It is perhaps a story of too much of good thing-a case of seizures precipitated by SUDOKU. Doctors at the University of Munich have reported an unusual case of a young man who experiences epileptic seizures every time he tries to solve a sudoku puzzle.
A 25-year-old young man in Germany reported that he had begun having seizures every time after completing Sudoku puzzles (a logic game that may help sharpen memory) .
As history goes he was buried in an avalanche during a skiing holiday, as a result of which his brain had hypoxia for some 15 minutes. He then developed shock-like contractions of the muscles in his mouth when he tried to talk, and in his legs when he tried to walk. He also experienced spontaneous seizures in his left arm for which he was prescribed anti-epileptic medications and his seizures were apparently under control. However, a few weeks after he was discharged from the hospital, the man began having seizures in his left arm again but only when he did Sudoku puzzles.

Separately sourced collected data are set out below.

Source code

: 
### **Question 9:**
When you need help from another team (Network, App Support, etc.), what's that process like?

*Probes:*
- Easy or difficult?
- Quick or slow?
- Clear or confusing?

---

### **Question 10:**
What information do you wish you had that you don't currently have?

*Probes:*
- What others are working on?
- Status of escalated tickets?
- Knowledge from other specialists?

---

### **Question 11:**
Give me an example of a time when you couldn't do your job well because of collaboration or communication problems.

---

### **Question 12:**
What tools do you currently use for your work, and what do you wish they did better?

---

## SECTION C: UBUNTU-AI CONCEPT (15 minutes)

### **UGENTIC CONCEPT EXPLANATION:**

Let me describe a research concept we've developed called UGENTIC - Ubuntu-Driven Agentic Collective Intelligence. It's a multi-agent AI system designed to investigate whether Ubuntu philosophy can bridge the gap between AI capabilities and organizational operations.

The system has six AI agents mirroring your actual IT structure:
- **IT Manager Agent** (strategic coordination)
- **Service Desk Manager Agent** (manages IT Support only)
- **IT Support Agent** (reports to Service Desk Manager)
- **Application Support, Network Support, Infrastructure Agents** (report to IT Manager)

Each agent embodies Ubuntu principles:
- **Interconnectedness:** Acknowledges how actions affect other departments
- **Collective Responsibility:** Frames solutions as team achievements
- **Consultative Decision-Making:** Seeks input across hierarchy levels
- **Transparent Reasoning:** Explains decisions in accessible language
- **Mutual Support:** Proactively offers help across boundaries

According to doctors, the man had a very intense “three-dimensional imagination” that was activated whenever he did these brain-stimulating puzzles. The part of his brain that he used when thinking about things in 3D happened to be the part of his brain that was most affected by his 15 minutes of oxygen deprivation under the snow.
Overactivation of this damaged part of his brain was what caused the man’s seizures. Unfortunately, he had to give up Sudoku in order to make a full recovery. The unique case is an example of reflex epilepsy, characterised by seizures that are induced by external stimuli.